Czemu profesjonalistom wychodzą najprostsze „testy”, a te trudne wcale nie stają się łatwiejsze? Wynika to z nacisku na okoliczności. Z kołkiem i czosnkiem łatwiej się poluje na wampiry, a porządny łowca wąpierzy zawsze ma je przy sobie. On więc odpędzi Drakulę nawet piątką – podczas, gdy alpinista mógłby co najwyżej uciec przed hrabią, a i to dopiero na szóstce.
Tu powstaje pewien problem – powiązanie profesji z mechaniką wysiłku i zmęczenia oznacza, że każda profesja musi być w jakimś stopniu fizyczna. Oszust po prostu nie nadaje się na atrybut postaci, bo wszystkie czynności związane z tym fachem mają być rozstrzygane narracyjnie. Na razie mam na to taki pomysł – postać może osłabić swoją Profesję o 1 poziom, by zyskać Talent. Talentem może być np. znajomość pięciu języków obcych, świetne obeznanie w historii miasta, zielarstwo, łamanie szyfrów czy hazard. Nie przydaje się on w żadnych testach, ale znacząco wpływa na narrację. Być może nawet postać będzie tworzona w systemie punktowym i każdy gracz będzie sam decydował, czy chce mieć silną profesję, czy dużo Talentów.

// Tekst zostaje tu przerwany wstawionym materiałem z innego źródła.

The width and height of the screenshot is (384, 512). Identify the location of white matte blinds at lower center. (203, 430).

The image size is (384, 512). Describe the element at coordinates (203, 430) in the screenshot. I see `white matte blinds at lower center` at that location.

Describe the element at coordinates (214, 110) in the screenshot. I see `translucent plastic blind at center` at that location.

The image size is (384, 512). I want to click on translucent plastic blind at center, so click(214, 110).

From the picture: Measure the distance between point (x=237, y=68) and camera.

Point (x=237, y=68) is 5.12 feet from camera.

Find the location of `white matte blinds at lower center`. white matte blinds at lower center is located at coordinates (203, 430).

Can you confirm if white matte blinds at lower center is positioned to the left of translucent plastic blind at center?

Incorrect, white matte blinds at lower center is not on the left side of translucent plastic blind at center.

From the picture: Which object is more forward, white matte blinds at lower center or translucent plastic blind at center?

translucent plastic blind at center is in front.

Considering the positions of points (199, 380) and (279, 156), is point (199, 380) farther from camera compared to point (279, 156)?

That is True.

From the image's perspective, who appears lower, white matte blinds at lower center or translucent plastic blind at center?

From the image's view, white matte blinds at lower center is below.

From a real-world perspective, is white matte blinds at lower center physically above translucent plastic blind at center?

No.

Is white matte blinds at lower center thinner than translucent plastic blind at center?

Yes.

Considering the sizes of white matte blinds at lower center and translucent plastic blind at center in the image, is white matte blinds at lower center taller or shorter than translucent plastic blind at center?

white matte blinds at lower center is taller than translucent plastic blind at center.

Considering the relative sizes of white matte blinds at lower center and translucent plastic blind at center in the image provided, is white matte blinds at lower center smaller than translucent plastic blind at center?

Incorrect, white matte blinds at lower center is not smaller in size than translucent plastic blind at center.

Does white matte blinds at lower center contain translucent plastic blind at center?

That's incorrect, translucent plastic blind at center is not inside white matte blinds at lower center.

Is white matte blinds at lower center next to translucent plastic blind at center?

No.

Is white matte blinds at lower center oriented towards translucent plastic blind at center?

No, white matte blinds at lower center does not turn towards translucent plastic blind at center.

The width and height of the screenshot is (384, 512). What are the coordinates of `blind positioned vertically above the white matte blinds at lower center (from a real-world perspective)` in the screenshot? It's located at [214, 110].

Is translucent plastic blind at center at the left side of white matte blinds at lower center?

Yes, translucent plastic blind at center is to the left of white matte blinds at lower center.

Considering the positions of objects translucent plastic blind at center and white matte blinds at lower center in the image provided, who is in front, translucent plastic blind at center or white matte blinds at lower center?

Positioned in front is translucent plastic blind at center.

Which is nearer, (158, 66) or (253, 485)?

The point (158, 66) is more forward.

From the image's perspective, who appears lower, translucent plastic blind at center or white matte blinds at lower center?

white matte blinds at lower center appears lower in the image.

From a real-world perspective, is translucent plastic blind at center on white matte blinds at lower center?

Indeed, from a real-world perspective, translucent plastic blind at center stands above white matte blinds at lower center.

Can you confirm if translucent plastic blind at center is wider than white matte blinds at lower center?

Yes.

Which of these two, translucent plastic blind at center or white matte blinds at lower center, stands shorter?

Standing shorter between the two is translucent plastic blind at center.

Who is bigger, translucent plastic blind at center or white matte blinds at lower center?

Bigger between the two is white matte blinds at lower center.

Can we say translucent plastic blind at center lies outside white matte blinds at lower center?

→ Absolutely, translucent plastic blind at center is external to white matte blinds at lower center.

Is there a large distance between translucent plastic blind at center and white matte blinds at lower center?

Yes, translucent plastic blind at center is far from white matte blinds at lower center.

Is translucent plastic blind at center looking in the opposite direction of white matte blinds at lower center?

Ważna uwaga na koniec: ta mechanika jest maksymalnie uproszczona, ale jednak „mainstreamowa” - ma symulować rzeczywistość, a nie moderować przebieg rozrywki. Dlatego wyposażenie i bogactwo postaci należy rozliczać w niej normalnie i w miarę dokładnie.
No i to wszystko. Co o tym sądzicie?
No, może nie wszystko – jeszcze podziękowania. Ten pomysł zawdzięczam Blanche i jej mistrzowaniu Castle Falkenstein, Squidowi i jego aurze odlschoola oraz Phei i jej sympatii dla prostych mechanik. Dzięki!